The existing gap in privacy laws may become exacerbated as the new rules boost patients’ – and third parties’ – ability to share data. Some groups comprised of health care and other stakeholders, such as the CARIN Alliance, have developed voluntary codes of conduct for entities not covered by HIPAA, such as third-party applications, when handling health care data accessed via APIs. What happens, though, when a voluntary code is broken by a member organization?

Tech companies and health apps are overseen primarily by the Federal Trade Commission (FTC), which focuses mostly on whether companies adhere to their own privacy policies. Terms of service agreement in tech sites and health apps, even when read by patients, are often lengthy, opaque and poorly understood by patients, not realizing that their personal health information may be shared with advertisers and marketers. The FTC’s enforcement capacity is only indirect, and as some argue, inadequate: the FTC must prove after a data privacy abuse that tech companies and app developers have mispresented their privacy practices for any legal recourse to occur.

Even federal health regulators acknowledge the privacy risks posed by new data sharing capabilities. An infographic on patient data rights on the ONC’s website warns: “Be careful when sending your health information to a mobile application” because health providers are “no longer responsible for the security of your health information after it is sent to a third party.”

The Trump administration added provisions to the new rules enabling hospitals, physicians, and health insurers to check apps’ privacy policies and share information about the policies with patients. In best-case scenarios, health-care providers and entities who have the time resources and care to do so, can warn patients when their data might be leaving the protections of HIPAA. Patients will also be able to select which data elements they want to share. However, patients will be aware of risks to sharing their health data only if they are cautioned about unintended consequences of using apps to obtain and share their data.

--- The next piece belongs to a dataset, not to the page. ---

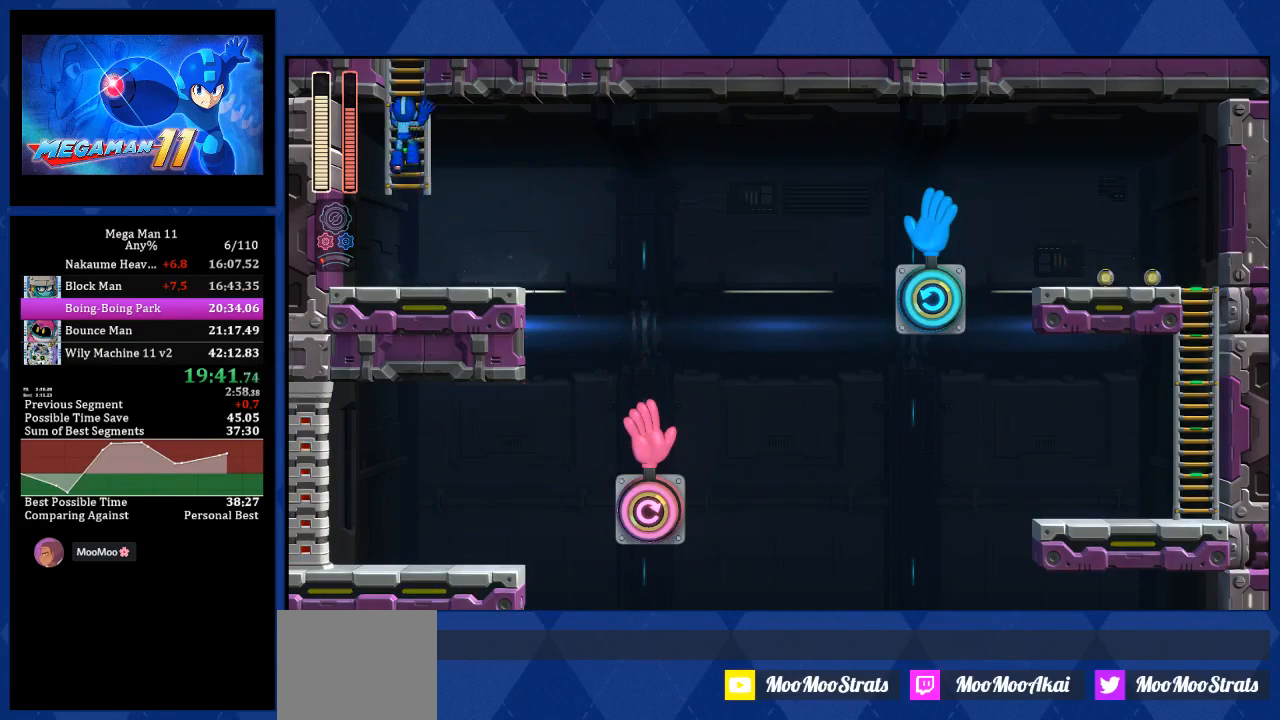
{"buttons": ["DPAD_UP", "DPAD_LEFT"], "left_stick": "center", "right_stick": "center", "events": [[67, "CROSS", "up"]]}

Some lawmakers already introduced bills to protect against the issue of unregulated health data sharing by consumer tech companies. For example, Sens. Amy Klobuchar’s (D-MN) and Lisa Murkowski’s (R-AK), Protecting Personal Health Data Act (S.1842), would require the HHS secretary to issue privacy and security regulations relating to the privacy and security of health-related consumer devices, services, applications, and software. These new regulations would also cover how a new category of personal health data – such as that from fitness trackers and direct-to-consumer genetic tests – can be gathered and used.

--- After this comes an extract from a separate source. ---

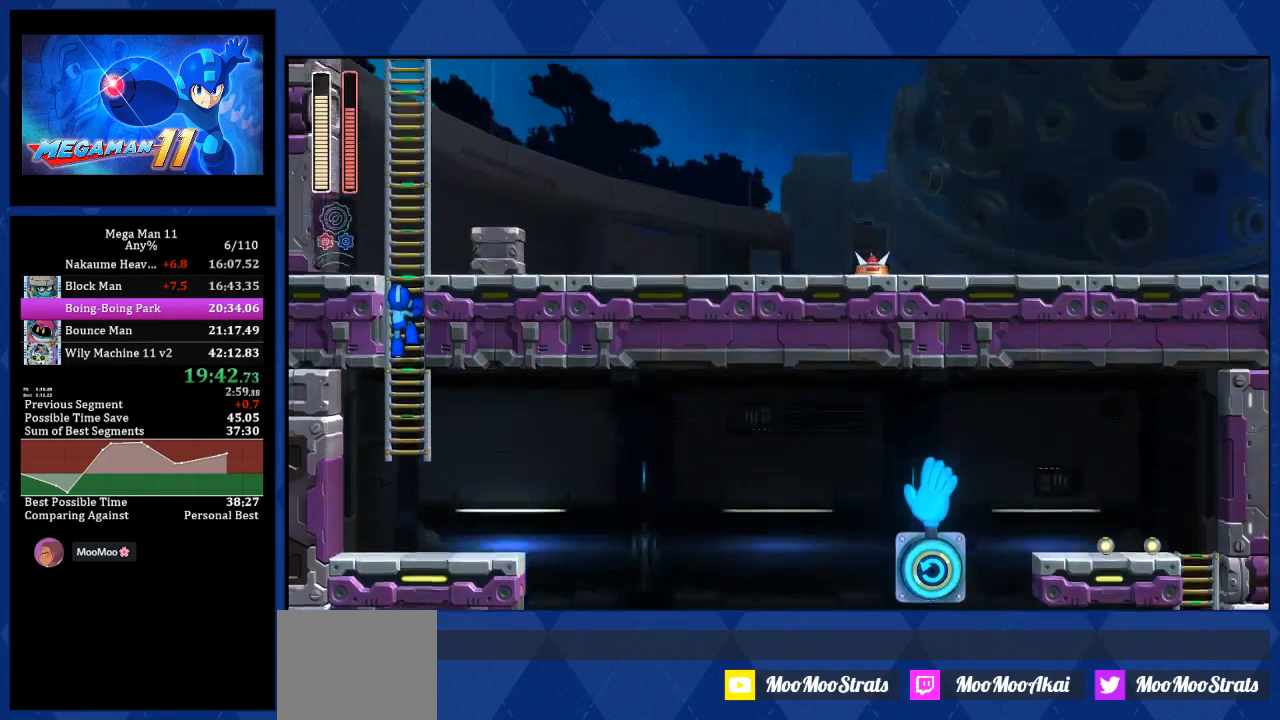
{"buttons": ["DPAD_UP", "DPAD_LEFT"], "left_stick": "center", "right_stick": "center", "events": []}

The impact of the Trump administration’s data sharing rules on patients will not be clear until the rules are implemented over the next two years. It is clear, though, that the debate over patient privacy will continue and likely sharpen under the new rules. Data sharing rules will likely create a dynamic in which access to patient data will be a positive step in improving patient care and health. However, Congress will need to address patient data privacy with new legislation to ensure ethical and transparency for patients into companies’ data use and data handling practices. The Bipartisan Policy Center supports legislation to update the Health Insurance Portability and Accountability Act (HIPAA) to cover gaps in patient health privacy.